No auge da festa, entreguei o presente e brinquei: “Agora é hora de aposentar o Doraci e deixar a Alexa assumir seu posto”. Configurei o dispositivo e mostrei como bastava dizer “Alexa” para que ela tocasse qualquer coisa. Minha avó logo pegou o jeito, e acreditei que a Alexa se tornaria sua nova companheira. No entanto, quando apareci para uma visita semanas depois, percebi que o Doraci ainda estava ativo. Procurei pela Alexa e a encontrei, de volta na caixa, no fundo do guarda-roupa. Confesso que fiquei um tanto chateada, duvidando que minha avó tivesse gostado mesmo do presente. Inquiri imediatamente: “Vó, por que encarcerou a Alexa? Algo deu errado?”. Minha avó respondeu que gostava do Doraci, que mesmo ele sendo já um senhor de idade, ainda cumpria muito bem a sua função.

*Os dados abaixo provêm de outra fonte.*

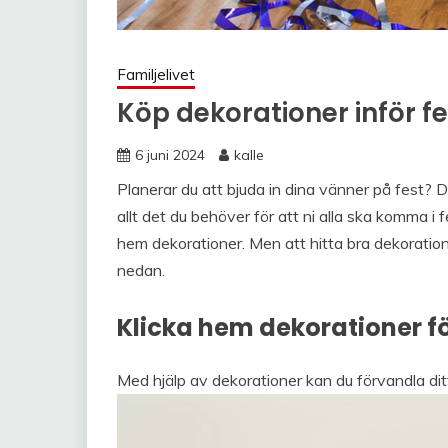
Familjelivet
Köp dekorationer inför f
6 juni 2024
kalle
Planerar du att bjuda in dina vänner på fest? D
allt det du behöver för att ni alla ska komma i
hem dekorationer. Men att hitta bra dekoration
nedan.
Klicka hem dekorationer fö
Med hjälp av dekorationer kan du förvandla ditt h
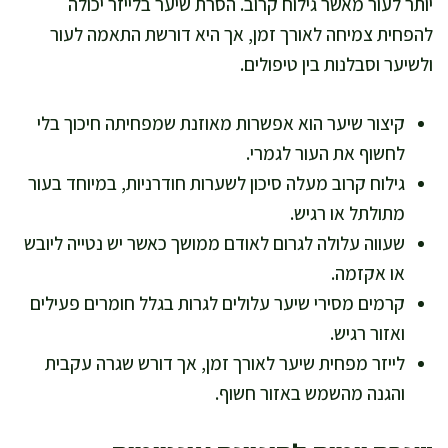
יותר לעור מאשר גילוח קרוב. הסרת שיער בלייזר יכולה
להפחית צמיחה לאורך זמן, אך היא דורשת התאמה לעור
ולשיער וסבלנות בין טיפולים.
קיצור שיער הוא אפשרות מאוזנת שמפחיתה חיכוך בלי
לחשוף את העור לגמרי.
גילוח קרוב מעלה סיכון לשערות חודרניות, במיוחד בעור
מתולתל או רגיש.
שעווה עלולה לגרום לאודם ממושך כאשר יש נטייה ליובש
או אקזמה.
קרמים מסירי שיער עלולים לגרות בגלל חומרים פעילים
ואזור רגיש.
לייזר מפחית שיער לאורך זמן, אך דורש שגרה עקבית
והגנה מהשמש באזור חשוף.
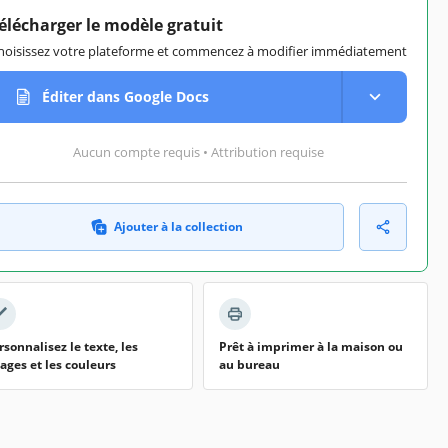
élécharger le modèle gratuit
hoisissez votre plateforme et commencez à modifier immédiatement
Éditer dans Google Docs
Aucun compte requis • Attribution requise
Ajouter à la collection
rsonnalisez le texte, les
Prêt à imprimer à la maison ou
ages et les couleurs
au bureau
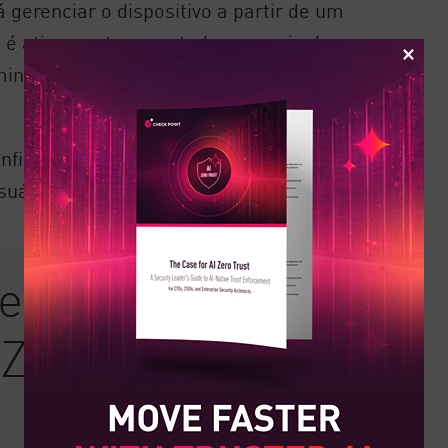
erenciar o dispositivo a partir de um
o é ativamente suportado por meio de
ministradores de TI definem quais
nfigurações de segurança,
suário.
mendadas para
 Zero Touch no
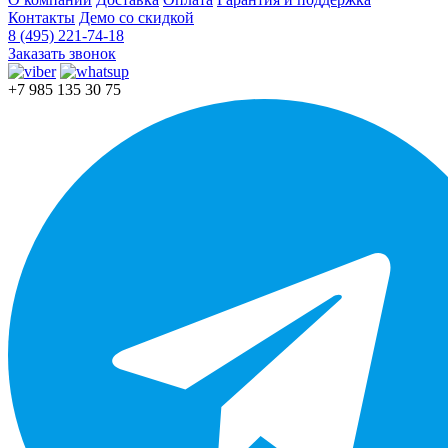
Контакты
Демо со скидкой
8 (495) 221-74-18
Заказать звонок
+7 985 135 30 75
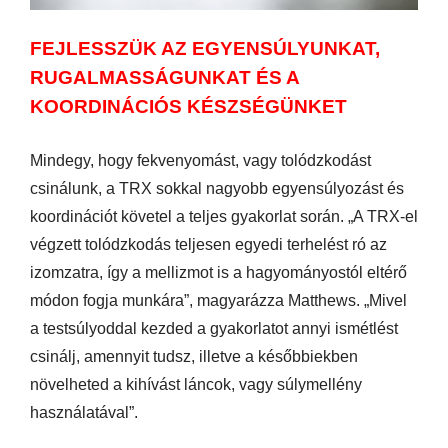
FEJLESSZÜK AZ EGYENSÚLYUNKAT,
RUGALMASSÁGUNKAT ÉS A
KOORDINÁCIÓS KÉSZSÉGÜNKET
Mindegy, hogy fekvenyomást, vagy tolódzkodást
csinálunk, a TRX sokkal nagyobb egyensúlyozást és
koordinációt követel a teljes gyakorlat során. „A TRX-el
végzett tolódzkodás teljesen egyedi terhelést ró az
izomzatra, így a mellizmot is a hagyományostól eltérő
módon fogja munkára”, magyarázza Matthews. „Mivel
a testsúlyoddal kezded a gyakorlatot annyi ismétlést
csinálj, amennyit tudsz, illetve a későbbiekben
növelheted a kihívást láncok, vagy súlymellény
használatával”.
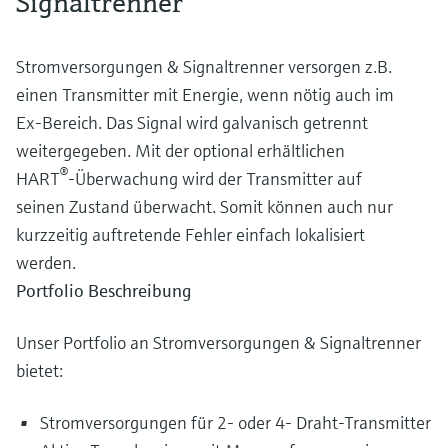
Signaltrenner
Stromversorgungen & Signaltrenner versorgen z.B.
einen Transmitter mit Energie, wenn nötig auch im
Ex-Bereich. Das Signal wird galvanisch getrennt
weitergegeben. Mit der optional erhältlichen
®
HART
-Überwachung wird der Transmitter auf
seinen Zustand überwacht. Somit können auch nur
kurzzeitig auftretende Fehler einfach lokalisiert
werden.
Portfolio Beschreibung
Unser Portfolio an Stromversorgungen & Signaltrenner
bietet:
Stromversorgungen für 2- oder 4- Draht-Transmitter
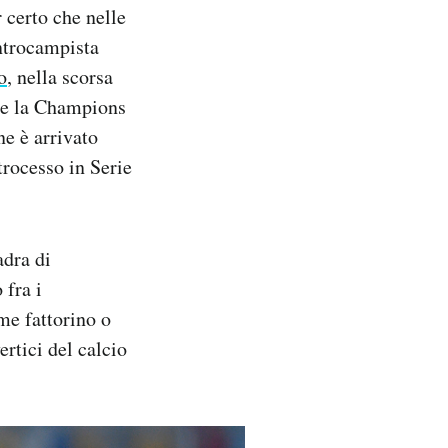
 certo che nelle
entrocampista
o
, nella scorsa
are la Champions
ine è arrivato
trocesso in Serie
adra di
 fra i
me fattorino o
ertici del calcio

Aquela confissão ecoou profundamente em mim, levando-me a questionar como um aparelho tão antigo ainda funcionava como novo. O Doraci, que deveria ser mais velho que eu, era para minha vó o que meu celular era pra mim: ela escutava músicas e novelas, acompanhava a missa, ficava sabendo das promoções da cidade ou até mesmo se alguém tinha morrido. Então, como poderia durante esses tempo todo, eu ter trocado de telefone pelo menos quinze vezes, enquanto minha vó permanecia com o mesmo rádio, trocando, quem sabe, as pilhas? Eis que surgiu uma reflexão perturbadora: como poderia o velho Doraci persistir em seu esplendor após décadas, enquanto dispositivos modernos se tornam obsoletos em questão de anos?

A resposta, compreendi, residia na obsolescência programada. Na verdade, as coisas eram projetadas para estragarem antes do tempo, impulsionando o ciclo de consumo. Essa sociedade do consumo é movida pelo desespero por novidades e nossa busca pelo último modelo nos cega para as escolhas mais sensatas O problema fica pior quando esse mecanismo não apenas influencia no consumo desenfreado, mas também contribui para o acúmulo de lixo e degradação ambiental. Empresas prosperam enquanto o planeta sofre as consequências. A verdade é que a transformação não virá dos fabricantes, mas de uma mudança coletiva de atitude. Construir uma sociedade menos efêmera exige uma nova mentalidade, onde a busca pelo último modelo ceda lugar à valorização do durável. Ao fazermos escolhas conscientes, rompemos o ciclo e semeamos as bases para um amanhã mais sustentável. E, quem sabe, se mais de nós agirmos como minha avó, criando demanda por produtos duradouros, poderemos finalmente tornar a obsolescência programada… obsoleta.